» **Problem statement**
Find "left shoulder: (245, 256)" and "left wrist: (243, 290)" in the records below. Copy the lines holding them and every line between, exactly, and no others.

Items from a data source
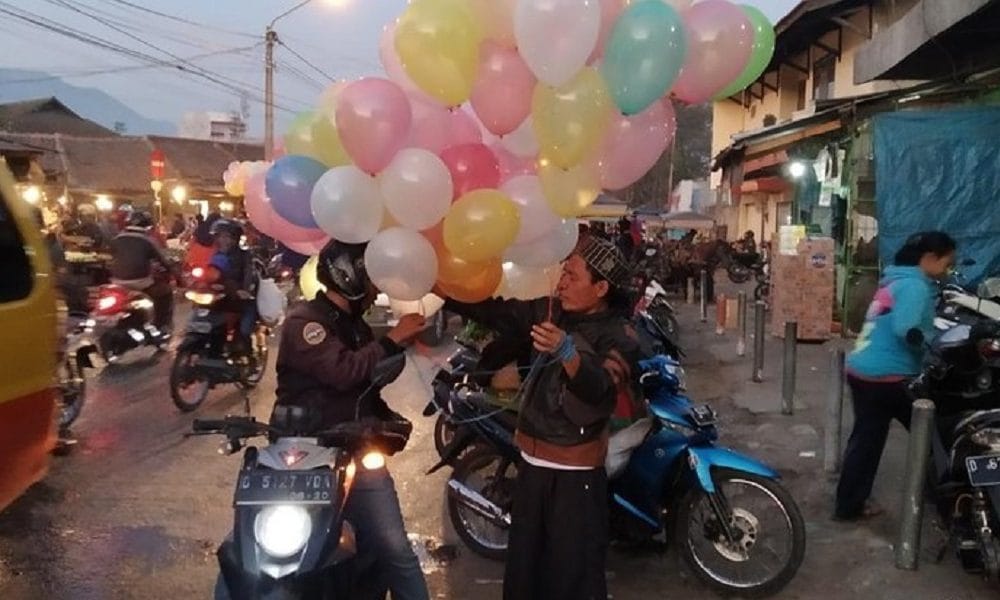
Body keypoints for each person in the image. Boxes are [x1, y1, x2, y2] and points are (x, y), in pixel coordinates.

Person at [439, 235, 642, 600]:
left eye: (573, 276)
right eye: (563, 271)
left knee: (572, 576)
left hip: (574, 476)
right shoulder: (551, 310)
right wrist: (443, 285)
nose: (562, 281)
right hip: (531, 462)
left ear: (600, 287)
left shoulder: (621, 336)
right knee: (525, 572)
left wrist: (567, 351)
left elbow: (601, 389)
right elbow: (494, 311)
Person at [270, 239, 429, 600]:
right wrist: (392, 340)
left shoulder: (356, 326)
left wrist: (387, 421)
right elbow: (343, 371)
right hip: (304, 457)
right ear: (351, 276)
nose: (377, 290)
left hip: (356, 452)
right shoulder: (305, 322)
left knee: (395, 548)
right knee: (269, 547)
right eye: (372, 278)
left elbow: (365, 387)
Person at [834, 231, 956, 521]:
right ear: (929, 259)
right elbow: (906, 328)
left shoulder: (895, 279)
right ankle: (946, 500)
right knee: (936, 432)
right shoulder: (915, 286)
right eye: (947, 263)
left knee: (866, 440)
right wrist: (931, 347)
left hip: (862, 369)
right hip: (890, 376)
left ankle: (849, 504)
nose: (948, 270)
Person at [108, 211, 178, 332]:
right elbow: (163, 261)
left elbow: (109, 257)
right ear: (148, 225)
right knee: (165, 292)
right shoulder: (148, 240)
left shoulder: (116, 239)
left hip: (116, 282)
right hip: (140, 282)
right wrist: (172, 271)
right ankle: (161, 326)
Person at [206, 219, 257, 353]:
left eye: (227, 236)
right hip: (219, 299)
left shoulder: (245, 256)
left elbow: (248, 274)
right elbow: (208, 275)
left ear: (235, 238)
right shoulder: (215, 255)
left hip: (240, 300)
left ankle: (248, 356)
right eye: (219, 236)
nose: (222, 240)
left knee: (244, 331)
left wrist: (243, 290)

--

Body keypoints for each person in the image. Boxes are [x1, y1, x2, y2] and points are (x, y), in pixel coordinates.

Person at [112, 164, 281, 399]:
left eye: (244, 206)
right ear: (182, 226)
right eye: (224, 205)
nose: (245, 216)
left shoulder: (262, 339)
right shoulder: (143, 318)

» **Solution**
left shoulder: (245, 256)
left elbow: (248, 274)
right elbow: (208, 275)
left ear: (235, 238)
right shoulder: (215, 255)
left hip: (240, 300)
left ankle: (248, 356)
right eye: (219, 236)
nose: (222, 240)
left knee: (244, 331)
left wrist: (243, 290)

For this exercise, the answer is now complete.